Problem description = Give the lines of the material verbatim, from the first line to the line with "45: (626, 260, 1.98)", including both.

——————

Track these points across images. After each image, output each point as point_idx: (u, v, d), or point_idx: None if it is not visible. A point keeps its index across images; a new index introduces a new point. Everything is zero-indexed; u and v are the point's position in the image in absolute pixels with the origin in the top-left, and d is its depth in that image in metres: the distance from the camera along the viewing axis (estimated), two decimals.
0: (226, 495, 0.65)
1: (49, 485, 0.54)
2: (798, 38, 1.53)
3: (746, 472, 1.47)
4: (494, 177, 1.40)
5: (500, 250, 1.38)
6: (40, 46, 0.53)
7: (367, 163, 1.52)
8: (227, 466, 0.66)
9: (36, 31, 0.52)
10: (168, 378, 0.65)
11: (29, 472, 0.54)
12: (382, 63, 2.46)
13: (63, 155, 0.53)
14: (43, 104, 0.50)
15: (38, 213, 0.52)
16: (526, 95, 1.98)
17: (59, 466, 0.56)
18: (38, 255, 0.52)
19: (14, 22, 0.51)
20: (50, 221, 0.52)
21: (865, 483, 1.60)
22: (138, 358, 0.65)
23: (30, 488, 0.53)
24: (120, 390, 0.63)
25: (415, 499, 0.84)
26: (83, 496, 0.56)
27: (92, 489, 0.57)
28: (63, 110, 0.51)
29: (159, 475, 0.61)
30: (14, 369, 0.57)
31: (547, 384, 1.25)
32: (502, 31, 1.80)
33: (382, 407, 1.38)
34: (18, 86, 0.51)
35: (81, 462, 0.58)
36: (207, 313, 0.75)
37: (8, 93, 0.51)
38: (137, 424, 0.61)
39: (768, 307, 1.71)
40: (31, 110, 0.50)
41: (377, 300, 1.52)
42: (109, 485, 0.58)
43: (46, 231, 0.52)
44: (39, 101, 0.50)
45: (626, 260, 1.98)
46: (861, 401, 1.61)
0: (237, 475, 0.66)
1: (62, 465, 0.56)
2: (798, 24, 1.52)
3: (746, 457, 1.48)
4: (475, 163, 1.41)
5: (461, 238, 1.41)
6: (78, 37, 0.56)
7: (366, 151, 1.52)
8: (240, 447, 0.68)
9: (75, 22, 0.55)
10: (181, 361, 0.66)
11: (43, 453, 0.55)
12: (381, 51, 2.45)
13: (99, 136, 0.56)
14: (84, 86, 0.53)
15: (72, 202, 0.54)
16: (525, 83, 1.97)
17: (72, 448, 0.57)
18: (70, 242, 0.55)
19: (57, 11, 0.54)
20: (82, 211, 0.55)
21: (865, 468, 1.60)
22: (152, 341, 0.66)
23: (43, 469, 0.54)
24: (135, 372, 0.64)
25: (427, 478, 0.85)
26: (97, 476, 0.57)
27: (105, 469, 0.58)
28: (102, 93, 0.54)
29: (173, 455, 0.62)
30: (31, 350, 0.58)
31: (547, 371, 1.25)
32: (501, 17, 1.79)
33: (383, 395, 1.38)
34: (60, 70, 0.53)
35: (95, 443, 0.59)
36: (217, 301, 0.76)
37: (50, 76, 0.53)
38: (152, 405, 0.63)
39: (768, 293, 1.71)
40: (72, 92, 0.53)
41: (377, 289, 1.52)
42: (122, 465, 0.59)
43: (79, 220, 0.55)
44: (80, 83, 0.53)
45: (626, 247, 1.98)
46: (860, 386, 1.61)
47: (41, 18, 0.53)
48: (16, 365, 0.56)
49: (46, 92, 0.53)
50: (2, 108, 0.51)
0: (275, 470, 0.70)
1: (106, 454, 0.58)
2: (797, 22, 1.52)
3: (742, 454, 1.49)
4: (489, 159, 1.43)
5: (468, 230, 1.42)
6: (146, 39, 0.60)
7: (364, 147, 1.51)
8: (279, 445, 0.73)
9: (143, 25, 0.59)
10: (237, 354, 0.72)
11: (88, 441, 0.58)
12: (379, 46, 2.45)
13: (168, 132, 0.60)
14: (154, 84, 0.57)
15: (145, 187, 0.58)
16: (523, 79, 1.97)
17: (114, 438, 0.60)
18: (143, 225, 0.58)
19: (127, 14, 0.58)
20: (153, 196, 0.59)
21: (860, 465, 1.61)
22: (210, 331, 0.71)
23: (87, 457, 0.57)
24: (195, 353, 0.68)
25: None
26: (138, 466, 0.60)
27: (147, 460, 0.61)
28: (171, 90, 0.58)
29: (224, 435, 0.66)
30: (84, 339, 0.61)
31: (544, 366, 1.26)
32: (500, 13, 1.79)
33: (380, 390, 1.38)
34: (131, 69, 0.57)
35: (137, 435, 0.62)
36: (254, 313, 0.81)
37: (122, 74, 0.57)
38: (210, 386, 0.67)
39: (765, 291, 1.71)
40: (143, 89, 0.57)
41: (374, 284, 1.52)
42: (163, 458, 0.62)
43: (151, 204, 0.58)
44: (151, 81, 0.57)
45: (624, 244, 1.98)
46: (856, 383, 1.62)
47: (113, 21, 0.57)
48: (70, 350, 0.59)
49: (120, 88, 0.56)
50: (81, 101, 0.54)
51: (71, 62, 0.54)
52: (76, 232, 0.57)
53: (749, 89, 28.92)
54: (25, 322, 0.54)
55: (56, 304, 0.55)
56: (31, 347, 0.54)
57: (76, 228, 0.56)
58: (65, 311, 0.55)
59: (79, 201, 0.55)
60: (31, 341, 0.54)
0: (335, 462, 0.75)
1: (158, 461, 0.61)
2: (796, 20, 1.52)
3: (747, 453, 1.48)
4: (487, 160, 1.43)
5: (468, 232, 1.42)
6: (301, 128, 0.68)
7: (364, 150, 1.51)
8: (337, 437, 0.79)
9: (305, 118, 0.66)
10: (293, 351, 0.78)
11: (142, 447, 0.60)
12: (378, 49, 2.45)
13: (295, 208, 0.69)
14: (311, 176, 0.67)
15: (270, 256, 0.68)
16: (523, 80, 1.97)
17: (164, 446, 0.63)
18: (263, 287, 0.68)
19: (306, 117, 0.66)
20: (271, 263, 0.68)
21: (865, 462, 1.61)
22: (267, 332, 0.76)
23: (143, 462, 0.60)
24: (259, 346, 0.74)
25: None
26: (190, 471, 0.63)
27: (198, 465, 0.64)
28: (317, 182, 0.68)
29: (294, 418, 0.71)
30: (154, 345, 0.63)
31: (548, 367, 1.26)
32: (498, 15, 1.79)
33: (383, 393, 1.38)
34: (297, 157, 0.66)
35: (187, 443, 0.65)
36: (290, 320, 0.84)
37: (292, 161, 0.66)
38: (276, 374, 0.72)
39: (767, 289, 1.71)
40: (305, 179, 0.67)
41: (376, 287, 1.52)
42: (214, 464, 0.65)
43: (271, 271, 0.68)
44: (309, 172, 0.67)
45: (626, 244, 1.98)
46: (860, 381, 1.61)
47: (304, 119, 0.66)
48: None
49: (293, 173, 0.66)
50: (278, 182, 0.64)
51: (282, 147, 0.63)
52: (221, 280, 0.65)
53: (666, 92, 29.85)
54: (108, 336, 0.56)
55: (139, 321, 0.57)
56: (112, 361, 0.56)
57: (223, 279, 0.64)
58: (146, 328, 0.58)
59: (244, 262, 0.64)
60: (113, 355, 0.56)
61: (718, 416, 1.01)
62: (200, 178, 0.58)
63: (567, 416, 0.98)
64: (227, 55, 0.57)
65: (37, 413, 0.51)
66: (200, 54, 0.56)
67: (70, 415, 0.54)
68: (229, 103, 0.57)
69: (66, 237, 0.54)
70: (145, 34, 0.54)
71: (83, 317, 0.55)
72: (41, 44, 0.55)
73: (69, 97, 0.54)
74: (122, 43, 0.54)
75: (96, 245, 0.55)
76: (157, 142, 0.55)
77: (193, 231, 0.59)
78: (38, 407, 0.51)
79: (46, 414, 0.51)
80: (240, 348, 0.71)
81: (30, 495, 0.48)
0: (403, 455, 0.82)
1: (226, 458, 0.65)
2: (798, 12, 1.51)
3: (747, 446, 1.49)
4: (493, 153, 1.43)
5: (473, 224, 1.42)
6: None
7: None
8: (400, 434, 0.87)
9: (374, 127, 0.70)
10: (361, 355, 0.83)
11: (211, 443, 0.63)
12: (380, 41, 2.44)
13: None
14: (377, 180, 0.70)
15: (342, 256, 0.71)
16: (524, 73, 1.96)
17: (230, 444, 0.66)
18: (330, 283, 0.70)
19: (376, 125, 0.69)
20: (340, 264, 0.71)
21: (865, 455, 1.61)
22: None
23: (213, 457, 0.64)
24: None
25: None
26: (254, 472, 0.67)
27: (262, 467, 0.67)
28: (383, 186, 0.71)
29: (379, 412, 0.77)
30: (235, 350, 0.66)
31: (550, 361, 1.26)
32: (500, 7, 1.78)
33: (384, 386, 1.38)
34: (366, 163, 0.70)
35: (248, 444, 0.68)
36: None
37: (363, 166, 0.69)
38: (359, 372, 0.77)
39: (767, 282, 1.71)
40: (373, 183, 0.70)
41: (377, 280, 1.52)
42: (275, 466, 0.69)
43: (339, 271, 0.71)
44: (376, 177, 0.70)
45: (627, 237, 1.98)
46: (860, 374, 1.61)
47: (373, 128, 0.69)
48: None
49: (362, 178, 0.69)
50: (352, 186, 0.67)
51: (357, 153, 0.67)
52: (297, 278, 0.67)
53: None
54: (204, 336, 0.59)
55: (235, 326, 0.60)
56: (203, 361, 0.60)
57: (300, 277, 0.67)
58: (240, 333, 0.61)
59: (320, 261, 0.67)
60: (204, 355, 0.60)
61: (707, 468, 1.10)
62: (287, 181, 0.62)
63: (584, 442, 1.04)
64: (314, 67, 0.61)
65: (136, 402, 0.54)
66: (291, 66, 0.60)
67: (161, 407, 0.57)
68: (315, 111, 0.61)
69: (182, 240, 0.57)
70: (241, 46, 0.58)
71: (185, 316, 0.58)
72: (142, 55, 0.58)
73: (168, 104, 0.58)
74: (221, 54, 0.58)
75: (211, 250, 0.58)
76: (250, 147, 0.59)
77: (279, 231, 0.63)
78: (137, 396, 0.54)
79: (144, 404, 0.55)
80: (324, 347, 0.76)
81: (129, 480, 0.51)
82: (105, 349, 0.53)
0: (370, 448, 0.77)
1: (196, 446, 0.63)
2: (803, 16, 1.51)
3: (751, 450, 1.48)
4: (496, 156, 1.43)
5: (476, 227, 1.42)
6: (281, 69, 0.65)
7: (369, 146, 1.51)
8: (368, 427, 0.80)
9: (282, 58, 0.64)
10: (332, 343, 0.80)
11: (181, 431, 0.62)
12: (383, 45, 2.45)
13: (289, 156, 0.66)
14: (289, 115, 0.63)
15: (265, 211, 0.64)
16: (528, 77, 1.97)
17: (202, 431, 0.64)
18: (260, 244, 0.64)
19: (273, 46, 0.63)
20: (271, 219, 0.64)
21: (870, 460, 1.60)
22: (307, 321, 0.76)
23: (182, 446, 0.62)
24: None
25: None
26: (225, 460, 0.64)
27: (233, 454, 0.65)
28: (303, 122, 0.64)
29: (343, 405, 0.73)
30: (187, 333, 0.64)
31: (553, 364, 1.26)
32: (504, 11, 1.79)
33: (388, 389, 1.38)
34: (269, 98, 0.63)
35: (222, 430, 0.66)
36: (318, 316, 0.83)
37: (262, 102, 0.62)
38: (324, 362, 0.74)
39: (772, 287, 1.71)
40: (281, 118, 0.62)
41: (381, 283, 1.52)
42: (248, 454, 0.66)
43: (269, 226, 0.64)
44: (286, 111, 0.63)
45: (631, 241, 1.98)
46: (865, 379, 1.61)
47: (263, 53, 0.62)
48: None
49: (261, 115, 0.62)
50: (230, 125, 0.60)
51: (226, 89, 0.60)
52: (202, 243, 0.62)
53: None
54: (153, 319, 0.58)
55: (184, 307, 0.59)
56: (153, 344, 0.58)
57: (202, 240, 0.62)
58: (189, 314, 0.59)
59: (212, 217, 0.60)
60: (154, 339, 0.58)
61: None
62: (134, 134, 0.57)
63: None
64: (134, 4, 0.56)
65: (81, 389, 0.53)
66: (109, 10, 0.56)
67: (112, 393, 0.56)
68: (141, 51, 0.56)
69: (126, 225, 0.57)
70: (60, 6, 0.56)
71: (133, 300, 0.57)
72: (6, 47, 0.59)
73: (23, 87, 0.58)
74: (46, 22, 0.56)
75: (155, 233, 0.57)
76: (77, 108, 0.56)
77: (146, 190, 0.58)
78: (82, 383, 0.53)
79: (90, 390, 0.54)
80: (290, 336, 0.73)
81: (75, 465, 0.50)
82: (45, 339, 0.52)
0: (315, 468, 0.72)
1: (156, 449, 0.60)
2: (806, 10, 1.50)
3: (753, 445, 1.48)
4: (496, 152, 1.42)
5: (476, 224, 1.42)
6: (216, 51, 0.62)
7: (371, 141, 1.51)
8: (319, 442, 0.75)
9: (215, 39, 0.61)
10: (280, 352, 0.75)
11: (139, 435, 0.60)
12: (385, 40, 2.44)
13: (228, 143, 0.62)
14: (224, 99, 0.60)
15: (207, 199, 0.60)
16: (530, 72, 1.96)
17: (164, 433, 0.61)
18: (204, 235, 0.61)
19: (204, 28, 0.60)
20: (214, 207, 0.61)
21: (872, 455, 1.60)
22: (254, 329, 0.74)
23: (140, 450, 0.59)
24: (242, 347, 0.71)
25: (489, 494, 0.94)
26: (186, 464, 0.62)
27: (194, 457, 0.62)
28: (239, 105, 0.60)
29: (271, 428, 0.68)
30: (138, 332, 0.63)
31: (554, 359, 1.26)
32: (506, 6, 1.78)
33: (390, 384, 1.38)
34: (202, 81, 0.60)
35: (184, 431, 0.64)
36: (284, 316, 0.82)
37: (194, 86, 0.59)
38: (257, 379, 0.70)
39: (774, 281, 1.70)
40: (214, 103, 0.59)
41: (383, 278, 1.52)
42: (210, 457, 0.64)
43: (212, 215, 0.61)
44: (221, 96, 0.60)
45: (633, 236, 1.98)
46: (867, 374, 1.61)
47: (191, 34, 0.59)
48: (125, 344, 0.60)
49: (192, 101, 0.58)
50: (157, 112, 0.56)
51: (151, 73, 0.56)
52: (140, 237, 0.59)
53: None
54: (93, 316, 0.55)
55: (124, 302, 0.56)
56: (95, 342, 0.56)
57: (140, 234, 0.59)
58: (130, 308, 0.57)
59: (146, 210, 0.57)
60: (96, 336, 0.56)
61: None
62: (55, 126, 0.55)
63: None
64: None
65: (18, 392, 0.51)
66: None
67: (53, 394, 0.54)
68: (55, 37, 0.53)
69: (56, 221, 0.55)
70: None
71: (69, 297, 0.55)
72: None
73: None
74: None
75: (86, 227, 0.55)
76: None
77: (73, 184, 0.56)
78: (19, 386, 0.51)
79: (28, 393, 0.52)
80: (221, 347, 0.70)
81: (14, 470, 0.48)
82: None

——————

Written response =
Track these points across images. After each image, output each point as point_idx: (u, v, d), or point_idx: None if it is not visible. A point keeps its index across images; a new index introduces a new point. Everything is zero-indexed; u and v are the point's position in the image in absolute pixels with the origin in the top-left, and d is its depth in that image in metres: the distance from the camera along the viewing axis (estimated), two decimals.
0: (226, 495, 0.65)
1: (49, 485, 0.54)
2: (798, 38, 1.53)
3: (746, 472, 1.47)
4: (494, 177, 1.40)
5: (500, 250, 1.38)
6: (40, 46, 0.53)
7: (367, 163, 1.52)
8: (227, 466, 0.66)
9: (36, 31, 0.52)
10: (168, 378, 0.65)
11: (29, 472, 0.54)
12: (382, 63, 2.46)
13: (63, 155, 0.53)
14: (43, 104, 0.50)
15: (38, 213, 0.52)
16: (526, 95, 1.98)
17: (59, 466, 0.56)
18: (38, 255, 0.52)
19: (14, 22, 0.51)
20: (50, 221, 0.52)
21: (865, 483, 1.60)
22: (138, 358, 0.65)
23: (30, 488, 0.53)
24: (120, 390, 0.63)
25: (415, 499, 0.84)
26: (83, 496, 0.56)
27: (92, 489, 0.57)
28: (63, 110, 0.51)
29: (159, 475, 0.61)
30: (14, 369, 0.57)
31: (547, 384, 1.25)
32: (502, 31, 1.80)
33: (382, 407, 1.38)
34: (18, 86, 0.51)
35: (81, 462, 0.58)
36: (207, 313, 0.75)
37: (8, 93, 0.51)
38: (137, 424, 0.61)
39: (768, 307, 1.71)
40: (31, 110, 0.50)
41: (377, 300, 1.52)
42: (109, 485, 0.58)
43: (46, 231, 0.52)
44: (39, 101, 0.50)
45: (626, 260, 1.98)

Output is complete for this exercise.